Возможно, однако, и другое, мистически-христианское прочтение книги Монфокона де Виллара, нисколько, в сущности, не противоречащее всем вышеприведенным трактовкам. Есть у Андерсена прелестная сказка о русалочке, то есть ундине, которой «очень хотелось узнать побольше о людях и об их жизни». Старая бабушка объясняет ей, что люди не живут вечно: «…они тоже умирают, их век даже короче нашего, мы живем триста лет, но, когда нам приходит конец, нас не хоронят среди близких, у нас нет даже могил, мы просто превращаемся в морскую пену. Нам не дано бессмертной души, и мы никогда не воскресаем; мы — как тростник: вырвешь его с корнем, и он не зазеленеет вновь! У людей, напротив, есть бессмертная душа, которая живет вечно, даже и после того, как тело превращается в прах; она улетает на небо, прямо к мерцающим звездам!» Русалочка интересуется, не может ли и она обрести бессмертие. «Можешь, — отвечает ей бабушка, — если кто-нибудь из людей полюбит тебя так, что ты станешь ему дороже отца и матери, если он отдастся тебе всем сердцем и всеми помыслами и велит священнику соединить ваши руки в знак вечной верности друг другу; тогда частица его души сообщится тебе и когда-нибудь ты вкусишь вечного блаженства. Он даст тебе душу и сохранит при себе свою. Но этому не бывать никогда!»

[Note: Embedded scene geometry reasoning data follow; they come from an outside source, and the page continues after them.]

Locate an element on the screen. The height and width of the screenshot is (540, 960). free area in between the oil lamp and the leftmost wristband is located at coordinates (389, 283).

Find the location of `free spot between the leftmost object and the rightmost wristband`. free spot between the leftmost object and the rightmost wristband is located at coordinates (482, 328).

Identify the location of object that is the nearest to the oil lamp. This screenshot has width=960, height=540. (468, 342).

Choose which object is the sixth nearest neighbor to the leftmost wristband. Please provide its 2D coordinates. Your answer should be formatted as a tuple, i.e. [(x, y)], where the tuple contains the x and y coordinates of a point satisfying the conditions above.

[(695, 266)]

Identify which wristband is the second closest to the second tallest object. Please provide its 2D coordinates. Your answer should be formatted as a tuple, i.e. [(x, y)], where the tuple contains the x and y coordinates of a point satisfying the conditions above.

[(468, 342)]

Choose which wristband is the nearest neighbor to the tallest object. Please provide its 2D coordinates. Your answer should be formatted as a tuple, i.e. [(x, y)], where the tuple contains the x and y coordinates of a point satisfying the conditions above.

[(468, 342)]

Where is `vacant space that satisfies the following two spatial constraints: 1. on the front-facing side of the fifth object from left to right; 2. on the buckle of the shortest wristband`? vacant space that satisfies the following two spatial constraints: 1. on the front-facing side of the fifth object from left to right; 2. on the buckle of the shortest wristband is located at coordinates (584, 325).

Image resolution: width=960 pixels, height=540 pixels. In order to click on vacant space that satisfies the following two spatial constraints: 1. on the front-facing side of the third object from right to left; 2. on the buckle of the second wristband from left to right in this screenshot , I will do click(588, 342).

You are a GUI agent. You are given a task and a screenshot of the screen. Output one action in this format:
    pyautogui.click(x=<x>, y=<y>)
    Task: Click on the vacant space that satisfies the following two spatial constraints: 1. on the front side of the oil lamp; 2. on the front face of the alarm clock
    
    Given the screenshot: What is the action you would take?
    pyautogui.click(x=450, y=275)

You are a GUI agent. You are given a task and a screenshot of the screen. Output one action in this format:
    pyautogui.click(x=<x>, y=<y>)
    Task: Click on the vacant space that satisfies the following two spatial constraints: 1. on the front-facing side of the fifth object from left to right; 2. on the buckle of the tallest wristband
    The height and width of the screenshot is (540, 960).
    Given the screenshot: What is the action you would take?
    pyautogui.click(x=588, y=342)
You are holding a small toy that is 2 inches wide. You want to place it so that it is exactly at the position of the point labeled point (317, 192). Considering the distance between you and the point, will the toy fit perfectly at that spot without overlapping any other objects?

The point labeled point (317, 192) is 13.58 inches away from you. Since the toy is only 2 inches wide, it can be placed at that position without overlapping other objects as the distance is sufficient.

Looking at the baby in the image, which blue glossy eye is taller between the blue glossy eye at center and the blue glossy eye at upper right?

Дальше в сказке описывается, как русалочка спасает от гибели юного принца и влюбляется в него, но тот женится на другой. Сестры дают русалочке нож и велят ей заколоть принца: «Или он, или ты — один из вас должен умереть до восхода солнца!» Однако нож дрогнул в руках русалочки, и она бросила его в волны, которые покраснели, точно окрасились кровью, в том месте, где он упал. «В последний раз посмотрела она на принца полупогасшим взором, бросилась с корабля в море и почувствовала, как тело ее расплывается пеной».
Но вслед за тем свершается чудо: русалочка обретает бессмертную душу и поднимается в заоблачный мир. «Она всем сердцем любила и страдала», она свершила подвиг самопожертвования, добровольно отрекшись от своей полубессмертной плоти, — а есть ли, по христианским понятиям, подвиг выше этого? Ее победа над самой собой и своей страстью несравнима с победой Мудрецов над тем или иным стихийным духом, который «находит в себе силы отречься от своих грубых заблуждений, уразуметь весь ужас бытия и возжелать бессмертия». Героиня Андерсена поступилась этим проблематичным бессмертием ради любви и вместе с мученическим венцом удостоилась вечной жизни.
Различать стихийных духов, наверное, и впрямь нелегко, но по крайней мере некоторые из них, как учил Штайнер, «благожелательны к людям» и не только благожелательны, но и способны на жертвенную любовь к грешным сынам Адама.
Не будем же, в противоположность андерсеновскому принцу, слепо отвергать эту любовь.
Ю. Стефанов
Примечания
1
«Многие из них смеха достойны, а не серьезного почитания» (лат.).
2
«Многие из приверженцев серьезности достойны осмеяния» (лат.).